Open Knowledge Representation for Texts
Ido Dagan
Bar Ilan University, Department of Computer Science,
How can we capture the information expressed in large amounts of text? And how can we allow people, as well as computer applications, to easily explore it? When comparing textual knowledge to formal knowledge representation (KR) paradigms, two prominent differences arise. First, typical KR paradigms rely on pre-specified vocabularies, which are limited in their scope, while natural language is inherently open. Second, in a formal knowledge base each fact is encoded in a single canonical manner, while in multiple texts facts may be repeated with some redundant, complementary and even contradictory information.

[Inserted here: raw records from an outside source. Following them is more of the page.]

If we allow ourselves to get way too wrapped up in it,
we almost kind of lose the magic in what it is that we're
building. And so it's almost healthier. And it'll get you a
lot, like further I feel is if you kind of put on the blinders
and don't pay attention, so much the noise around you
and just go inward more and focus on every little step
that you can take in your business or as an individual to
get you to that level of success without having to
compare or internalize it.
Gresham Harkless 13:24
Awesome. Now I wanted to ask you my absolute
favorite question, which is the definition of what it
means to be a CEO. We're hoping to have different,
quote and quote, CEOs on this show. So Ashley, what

In this talk, I will outline a new research direction, which we term Open Knowledge Representation (OKR), which aims to represent textual information in a consolidated manner, based on the available natural language vocabulary and structure. I will describe our first specification for OKR structure, motivated by a use case of representing multiple tweets describing an event, for which we have created a medium-scale annotated dataset. Our structure merges co-referring individual proposition extractions, created in an Open-IE flavor, into a representation of consolidated entities and propositions, inspired by formal knowledge graphs. Different language expressions, denoting entities, arguments and propositions, are further organized into entailment graphs, which allow tracing information redundancy and containment. I will also present some analysis of our dataset and baseline results, illustrate the potential application of OKR for text exploration and point at possible directions in which the OKR paradigm might evolve.